Document images with source code
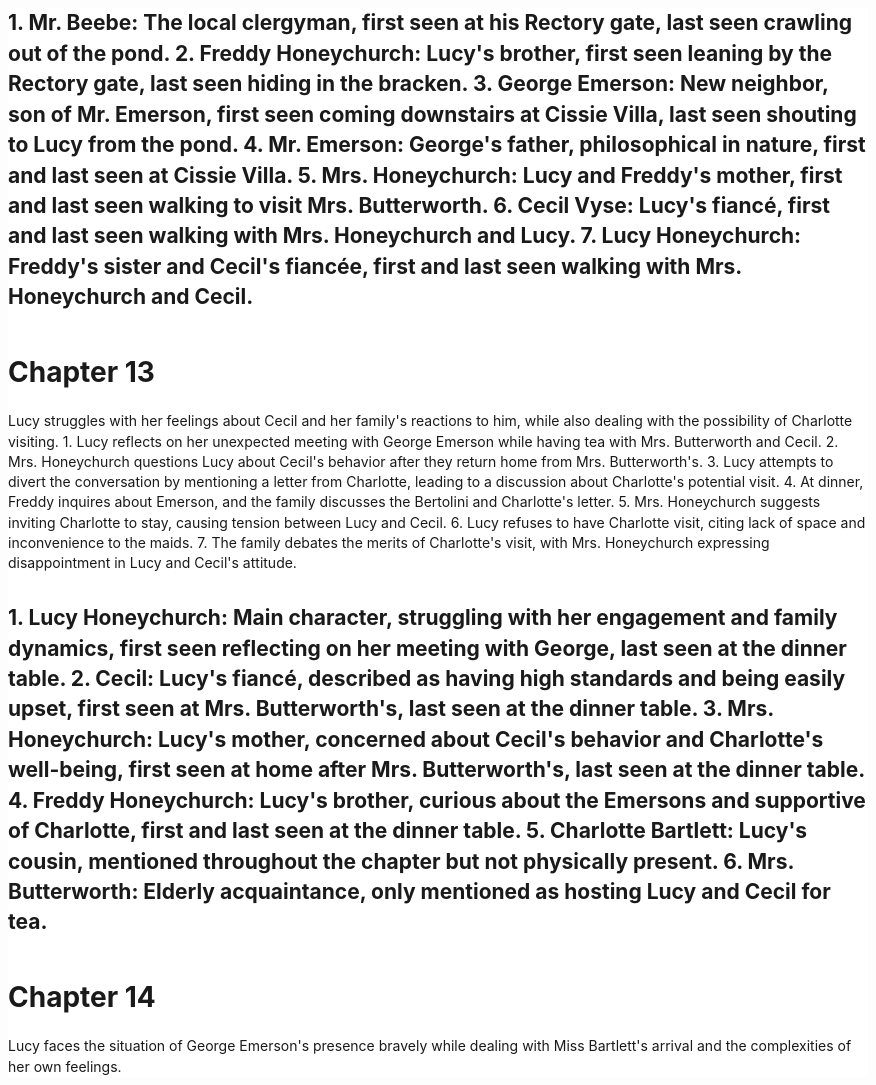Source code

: <characters>1. Mr. Beebe: The local clergyman, first seen at his Rectory gate, last seen crawling out of the pond.
2. Freddy Honeychurch: Lucy's brother, first seen leaning by the Rectory gate, last seen hiding in the bracken.
3. George Emerson: New neighbor, son of Mr. Emerson, first seen coming downstairs at Cissie Villa, last seen shouting to Lucy from the pond.
4. Mr. Emerson: George's father, philosophical in nature, first and last seen at Cissie Villa.
5. Mrs. Honeychurch: Lucy and Freddy's mother, first and last seen walking to visit Mrs. Butterworth.
6. Cecil Vyse: Lucy's fiancé, first and last seen walking with Mrs. Honeychurch and Lucy.
7. Lucy Honeychurch: Freddy's sister and Cecil's fiancée, first and last seen walking with Mrs. Honeychurch and Cecil.</characters>
----------------
# Chapter 13
<synopsis>
Lucy struggles with her feelings about Cecil and her family's reactions to him, while also dealing with the possibility of Charlotte visiting.
</synopsis>

<events>
1. Lucy reflects on her unexpected meeting with George Emerson while having tea with Mrs. Butterworth and Cecil.
2. Mrs. Honeychurch questions Lucy about Cecil's behavior after they return home from Mrs. Butterworth's.
3. Lucy attempts to divert the conversation by mentioning a letter from Charlotte, leading to a discussion about Charlotte's potential visit.
4. At dinner, Freddy inquires about Emerson, and the family discusses the Bertolini and Charlotte's letter.
5. Mrs. Honeychurch suggests inviting Charlotte to stay, causing tension between Lucy and Cecil.
6. Lucy refuses to have Charlotte visit, citing lack of space and inconvenience to the maids.
7. The family debates the merits of Charlotte's visit, with Mrs. Honeychurch expressing disappointment in Lucy and Cecil's attitude.
</events>

<characters>1. Lucy Honeychurch: Main character, struggling with her engagement and family dynamics, first seen reflecting on her meeting with George, last seen at the dinner table.
2. Cecil: Lucy's fiancé, described as having high standards and being easily upset, first seen at Mrs. Butterworth's, last seen at the dinner table.
3. Mrs. Honeychurch: Lucy's mother, concerned about Cecil's behavior and Charlotte's well-being, first seen at home after Mrs. Butterworth's, last seen at the dinner table.
4. Freddy Honeychurch: Lucy's brother, curious about the Emersons and supportive of Charlotte, first and last seen at the dinner table.
5. Charlotte Bartlett: Lucy's cousin, mentioned throughout the chapter but not physically present.
6. Mrs. Butterworth: Elderly acquaintance, only mentioned as hosting Lucy and Cecil for tea.</characters>
----------------
# Chapter 14
<synopsis>
Lucy faces the situation of George Emerson's presence bravely while dealing with Miss Bartlett's arrival and the complexities of her own feelings.
</synopsis>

• _EXERCISE OBJECTIVE_
Output the entries exactly and keep every picture out of them.

• _RESPONSE FOR THIS EXERCISE_
Source code

: <characters>1. Mr. Beebe: The local clergyman, first seen at his Rectory gate, last seen crawling out of the pond.
2. Freddy Honeychurch: Lucy's brother, first seen leaning by the Rectory gate, last seen hiding in the bracken.
3. George Emerson: New neighbor, son of Mr. Emerson, first seen coming downstairs at Cissie Villa, last seen shouting to Lucy from the pond.
4. Mr. Emerson: George's father, philosophical in nature, first and last seen at Cissie Villa.
5. Mrs. Honeychurch: Lucy and Freddy's mother, first and last seen walking to visit Mrs. Butterworth.
6. Cecil Vyse: Lucy's fiancé, first and last seen walking with Mrs. Honeychurch and Lucy.
7. Lucy Honeychurch: Freddy's sister and Cecil's fiancée, first and last seen walking with Mrs. Honeychurch and Cecil.</characters>
----------------
# Chapter 13
<synopsis>
Lucy struggles with her feelings about Cecil and her family's reactions to him, while also dealing with the possibility of Charlotte visiting.
</synopsis>

<events>
1. Lucy reflects on her unexpected meeting with George Emerson while having tea with Mrs. Butterworth and Cecil.
2. Mrs. Honeychurch questions Lucy about Cecil's behavior after they return home from Mrs. Butterworth's.
3. Lucy attempts to divert the conversation by mentioning a letter from Charlotte, leading to a discussion about Charlotte's potential visit.
4. At dinner, Freddy inquires about Emerson, and the family discusses the Bertolini and Charlotte's letter.
5. Mrs. Honeychurch suggests inviting Charlotte to stay, causing tension between Lucy and Cecil.
6. Lucy refuses to have Charlotte visit, citing lack of space and inconvenience to the maids.
7. The family debates the merits of Charlotte's visit, with Mrs. Honeychurch expressing disappointment in Lucy and Cecil's attitude.
</events>

<characters>1. Lucy Honeychurch: Main character, struggling with her engagement and family dynamics, first seen reflecting on her meeting with George, last seen at the dinner table.
2. Cecil: Lucy's fiancé, described as having high standards and being easily upset, first seen at Mrs. Butterworth's, last seen at the dinner table.
3. Mrs. Honeychurch: Lucy's mother, concerned about Cecil's behavior and Charlotte's well-being, first seen at home after Mrs. Butterworth's, last seen at the dinner table.
4. Freddy Honeychurch: Lucy's brother, curious about the Emersons and supportive of Charlotte, first and last seen at the dinner table.
5. Charlotte Bartlett: Lucy's cousin, mentioned throughout the chapter but not physically present.
6. Mrs. Butterworth: Elderly acquaintance, only mentioned as hosting Lucy and Cecil for tea.</characters>
----------------
# Chapter 14
<synopsis>
Lucy faces the situation of George Emerson's presence bravely while dealing with Miss Bartlett's arrival and the complexities of her own feelings.
</synopsis>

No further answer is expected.